Kim Jong Un’s ‘Lipstick Soldiers’ Are Stuck in TimeBy and
North Korean cheer squad reminiscent of a bygone era
1980’s clothing, singing showcase wide cultural divide
North Korean leader Kim Jong Un’s cheering squad mesmerized the 2018 Winter Olympics as his “lipstick soldiers” belted out catchy fight songs and clapped in unison.
But the more than 200 cheerleaders, with their identical croissant hairstyles, funky pink lipsticks and red snowsuits, stood out in another way for many Olympic spectators: The huge cultural gap that would have to be narrowed if and when the two countries reach a peace accord.
“I feel like their make-up and clothes are very old-fashioned, something I expect seeing in 1980s or 1990s and this suggests how much North Korea is culturally lagging behind us,” said Jeong Se-rim, 22, a nurse who was at the Gangneung Ice Arena to watch North Korean pair figure skaters. “It is something I would imagine my mom to wear when she was in her twenties.”
As the international sanctions over the isolated nation’s nuclear tests and missile launches continue to be strengthened, North’s economy and culture remains far behind that of its neighbors to the south.
In 2016, per capita income in North Korea was less than 5 percent of that in the South, where residents enjoy the world’s fastest Internet speeds. A 2015 report from the National Assembly Budget Office estimated that even under a peaceful scenario where Seoul expands humanitarian support ahead of reunification in 2026, it could cost about $2.8 trillion to help bring North Korea’s GDP to two-thirds that of South Korea.
Narrowing the cultural gap might be less costly but equally thorny as the divide continues to widen with successive generations separated for more than six decades.
North Korea’s “juche," or self-reliance policies have blocked the influx of foreign culture and have led to some awkward moments at the Olympics games. North Korean cheerleaders swayed, clapped, sang their own songs in perfect unison as K-pop boy-band BTS’ Blood, Sweat & Tears rocked the stadium.
“While South Koreans just think of their past when they see North Koreans, North Koreans are immensely shocked when they experience the Americanized culture of the South,” said Philo Kim, an associate professor at Institute for Peace and Unification Studies at Seoul National University. “There is a huge gap between the culture of North Korea and South Korea.”
Underground efforts to bridge that divide has been met with a stern crackdown. K-pop music and Korean TV dramas stored on USB drives are being snuck into the North via black market traders. But a recent crackdown including imprisonment for those possessing such contraband has slowed the spread of South Korean pop culture, according to a recent survey of North Korean defectors conducted by Kim’s institute.

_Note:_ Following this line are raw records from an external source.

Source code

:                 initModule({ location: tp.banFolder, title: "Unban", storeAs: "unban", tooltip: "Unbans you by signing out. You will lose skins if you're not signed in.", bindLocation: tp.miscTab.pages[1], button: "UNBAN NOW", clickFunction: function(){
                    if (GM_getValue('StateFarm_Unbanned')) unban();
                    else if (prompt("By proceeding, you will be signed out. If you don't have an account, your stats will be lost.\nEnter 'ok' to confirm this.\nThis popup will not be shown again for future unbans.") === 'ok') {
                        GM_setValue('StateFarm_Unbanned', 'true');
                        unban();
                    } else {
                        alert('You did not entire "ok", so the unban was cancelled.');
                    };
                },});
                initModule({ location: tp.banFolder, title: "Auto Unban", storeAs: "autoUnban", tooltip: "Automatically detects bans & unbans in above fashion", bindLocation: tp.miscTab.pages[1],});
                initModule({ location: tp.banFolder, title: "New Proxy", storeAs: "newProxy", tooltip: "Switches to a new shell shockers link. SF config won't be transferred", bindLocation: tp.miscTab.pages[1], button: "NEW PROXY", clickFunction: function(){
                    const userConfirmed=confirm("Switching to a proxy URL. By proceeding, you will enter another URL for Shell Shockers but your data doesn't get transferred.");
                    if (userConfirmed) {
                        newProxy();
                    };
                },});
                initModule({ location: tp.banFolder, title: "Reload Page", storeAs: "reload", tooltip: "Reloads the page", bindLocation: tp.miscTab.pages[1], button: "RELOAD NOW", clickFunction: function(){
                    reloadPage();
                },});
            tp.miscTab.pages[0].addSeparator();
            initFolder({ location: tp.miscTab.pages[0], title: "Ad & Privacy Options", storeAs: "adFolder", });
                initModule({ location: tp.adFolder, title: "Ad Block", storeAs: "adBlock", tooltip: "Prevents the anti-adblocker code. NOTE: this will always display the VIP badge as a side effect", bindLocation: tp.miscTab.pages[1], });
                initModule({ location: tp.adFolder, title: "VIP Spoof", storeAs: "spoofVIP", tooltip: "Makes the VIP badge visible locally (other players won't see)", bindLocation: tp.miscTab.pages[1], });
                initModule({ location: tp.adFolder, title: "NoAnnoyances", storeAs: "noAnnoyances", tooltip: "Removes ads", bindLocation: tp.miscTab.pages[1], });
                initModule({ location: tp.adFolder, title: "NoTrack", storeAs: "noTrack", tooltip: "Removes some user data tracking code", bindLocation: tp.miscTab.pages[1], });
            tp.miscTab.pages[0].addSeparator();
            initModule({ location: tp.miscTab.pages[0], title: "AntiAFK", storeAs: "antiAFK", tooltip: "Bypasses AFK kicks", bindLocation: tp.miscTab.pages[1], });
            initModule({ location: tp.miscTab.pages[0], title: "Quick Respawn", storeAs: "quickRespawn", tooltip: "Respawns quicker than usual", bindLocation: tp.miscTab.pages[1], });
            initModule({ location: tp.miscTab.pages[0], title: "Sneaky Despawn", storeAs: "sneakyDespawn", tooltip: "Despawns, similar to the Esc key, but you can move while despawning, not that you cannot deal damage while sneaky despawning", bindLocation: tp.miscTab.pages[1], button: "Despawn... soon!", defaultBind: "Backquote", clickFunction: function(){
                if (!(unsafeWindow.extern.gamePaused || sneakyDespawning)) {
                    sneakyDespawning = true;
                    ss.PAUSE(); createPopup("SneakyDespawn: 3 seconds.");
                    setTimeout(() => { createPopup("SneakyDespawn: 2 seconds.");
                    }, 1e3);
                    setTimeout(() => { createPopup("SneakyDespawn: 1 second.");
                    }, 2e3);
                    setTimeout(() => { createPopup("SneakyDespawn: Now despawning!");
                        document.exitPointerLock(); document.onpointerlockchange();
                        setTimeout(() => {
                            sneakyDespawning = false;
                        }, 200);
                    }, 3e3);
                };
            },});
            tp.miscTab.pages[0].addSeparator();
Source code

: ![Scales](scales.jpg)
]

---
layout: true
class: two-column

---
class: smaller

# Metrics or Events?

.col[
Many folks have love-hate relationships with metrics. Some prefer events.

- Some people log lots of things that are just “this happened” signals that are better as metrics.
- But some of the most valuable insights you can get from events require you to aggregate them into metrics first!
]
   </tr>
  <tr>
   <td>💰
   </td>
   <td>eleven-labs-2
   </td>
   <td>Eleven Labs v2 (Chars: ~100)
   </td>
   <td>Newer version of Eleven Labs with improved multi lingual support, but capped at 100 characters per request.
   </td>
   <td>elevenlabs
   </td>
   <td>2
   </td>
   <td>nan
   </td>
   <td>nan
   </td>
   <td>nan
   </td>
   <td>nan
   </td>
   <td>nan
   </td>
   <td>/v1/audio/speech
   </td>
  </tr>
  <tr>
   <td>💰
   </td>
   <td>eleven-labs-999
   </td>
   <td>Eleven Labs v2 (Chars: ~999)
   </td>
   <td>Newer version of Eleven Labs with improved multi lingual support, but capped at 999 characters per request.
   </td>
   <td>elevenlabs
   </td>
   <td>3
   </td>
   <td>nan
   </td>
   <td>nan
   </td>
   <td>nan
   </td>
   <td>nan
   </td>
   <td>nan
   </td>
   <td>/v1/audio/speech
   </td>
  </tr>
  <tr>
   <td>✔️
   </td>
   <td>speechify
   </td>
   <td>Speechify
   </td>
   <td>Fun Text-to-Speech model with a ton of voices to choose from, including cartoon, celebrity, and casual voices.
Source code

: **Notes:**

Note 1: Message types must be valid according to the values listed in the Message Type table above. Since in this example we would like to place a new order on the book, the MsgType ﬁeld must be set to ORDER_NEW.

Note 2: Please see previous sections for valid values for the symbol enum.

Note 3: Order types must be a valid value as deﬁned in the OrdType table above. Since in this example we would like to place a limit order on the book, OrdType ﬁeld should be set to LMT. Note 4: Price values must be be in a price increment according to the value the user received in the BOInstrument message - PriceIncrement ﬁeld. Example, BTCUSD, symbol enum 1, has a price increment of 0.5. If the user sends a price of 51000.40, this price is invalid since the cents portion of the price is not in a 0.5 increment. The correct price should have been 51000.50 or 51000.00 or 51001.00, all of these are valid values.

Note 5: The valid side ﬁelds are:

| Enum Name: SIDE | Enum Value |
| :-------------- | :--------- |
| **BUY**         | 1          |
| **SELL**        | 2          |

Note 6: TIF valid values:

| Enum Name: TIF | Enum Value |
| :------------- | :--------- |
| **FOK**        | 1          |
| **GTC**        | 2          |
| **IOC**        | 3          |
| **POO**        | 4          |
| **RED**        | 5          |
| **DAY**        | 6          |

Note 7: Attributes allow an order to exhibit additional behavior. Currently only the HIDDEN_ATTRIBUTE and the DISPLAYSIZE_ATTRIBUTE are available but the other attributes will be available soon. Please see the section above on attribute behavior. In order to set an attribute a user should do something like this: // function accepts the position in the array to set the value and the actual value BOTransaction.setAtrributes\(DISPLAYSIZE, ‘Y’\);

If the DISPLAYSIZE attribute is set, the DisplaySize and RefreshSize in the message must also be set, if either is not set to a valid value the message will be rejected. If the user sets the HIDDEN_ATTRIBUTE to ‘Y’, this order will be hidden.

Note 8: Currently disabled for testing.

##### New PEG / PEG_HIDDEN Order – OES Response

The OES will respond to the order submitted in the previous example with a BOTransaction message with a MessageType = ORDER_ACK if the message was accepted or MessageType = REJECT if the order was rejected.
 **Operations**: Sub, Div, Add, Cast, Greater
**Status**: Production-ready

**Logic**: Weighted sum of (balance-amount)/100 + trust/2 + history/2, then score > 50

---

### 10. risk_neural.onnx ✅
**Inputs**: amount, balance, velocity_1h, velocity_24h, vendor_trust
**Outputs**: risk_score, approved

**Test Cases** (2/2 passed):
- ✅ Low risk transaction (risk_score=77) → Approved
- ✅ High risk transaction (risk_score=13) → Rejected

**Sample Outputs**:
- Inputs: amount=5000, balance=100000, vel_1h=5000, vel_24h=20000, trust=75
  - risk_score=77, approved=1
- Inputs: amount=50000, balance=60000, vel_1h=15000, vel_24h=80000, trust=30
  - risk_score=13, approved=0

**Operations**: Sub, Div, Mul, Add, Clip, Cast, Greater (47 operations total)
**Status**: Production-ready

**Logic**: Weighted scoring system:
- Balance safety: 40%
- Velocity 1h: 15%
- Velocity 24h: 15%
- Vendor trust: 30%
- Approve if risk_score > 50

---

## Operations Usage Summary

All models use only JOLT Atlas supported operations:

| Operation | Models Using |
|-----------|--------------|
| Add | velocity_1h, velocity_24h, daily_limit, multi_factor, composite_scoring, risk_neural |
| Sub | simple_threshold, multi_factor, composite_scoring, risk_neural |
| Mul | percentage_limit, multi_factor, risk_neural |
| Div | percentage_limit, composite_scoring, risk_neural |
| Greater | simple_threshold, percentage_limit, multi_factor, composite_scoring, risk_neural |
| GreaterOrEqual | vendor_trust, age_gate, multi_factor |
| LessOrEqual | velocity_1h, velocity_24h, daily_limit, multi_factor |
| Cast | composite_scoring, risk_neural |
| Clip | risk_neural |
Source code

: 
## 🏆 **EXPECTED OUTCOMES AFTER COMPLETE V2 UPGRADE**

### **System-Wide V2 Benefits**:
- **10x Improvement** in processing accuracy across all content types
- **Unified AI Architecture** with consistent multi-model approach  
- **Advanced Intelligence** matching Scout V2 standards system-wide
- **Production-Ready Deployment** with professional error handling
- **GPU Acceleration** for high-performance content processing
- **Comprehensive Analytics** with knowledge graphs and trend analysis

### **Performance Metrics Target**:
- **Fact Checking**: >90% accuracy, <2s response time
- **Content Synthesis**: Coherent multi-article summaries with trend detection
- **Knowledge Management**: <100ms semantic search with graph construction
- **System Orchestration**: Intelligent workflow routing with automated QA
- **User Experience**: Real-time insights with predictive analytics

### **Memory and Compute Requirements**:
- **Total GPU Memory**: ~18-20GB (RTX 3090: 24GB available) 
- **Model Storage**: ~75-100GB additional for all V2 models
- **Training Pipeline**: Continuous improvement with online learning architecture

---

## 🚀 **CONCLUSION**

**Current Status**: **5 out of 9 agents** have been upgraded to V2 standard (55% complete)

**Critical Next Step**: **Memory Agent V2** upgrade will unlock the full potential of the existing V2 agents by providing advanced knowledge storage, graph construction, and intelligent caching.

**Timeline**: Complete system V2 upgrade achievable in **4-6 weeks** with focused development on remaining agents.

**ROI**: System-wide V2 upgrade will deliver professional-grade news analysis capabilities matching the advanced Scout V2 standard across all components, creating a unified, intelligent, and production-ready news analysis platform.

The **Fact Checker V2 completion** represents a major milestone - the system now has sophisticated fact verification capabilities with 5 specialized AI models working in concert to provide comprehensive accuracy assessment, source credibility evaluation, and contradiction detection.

In addition to the widening crackdown, Kim Jong Un’s regime has been pushing its own version of K-pop: female groups such as Moranbong Band, Pyongyang’s answer to South Korean idol groups.
A North Korean defector who came to Seoul recently after studying at a university in the North said ruling party officials enjoy North Korean pop stars while their children secretly listen to K-pop songs.
He recalled the time a classmate was caught in the middle of the night with South Korean content on his hard drive. The classmate, who happened to have a connection with Kim Jong Un’s family, got off easy and was moved to a lower grade, according to the defector who asked not to be named as his family is still in North Korea.
“But I couldn’t listen to K-pop more than twice as I was afraid of being killed if I had been caught,” he said.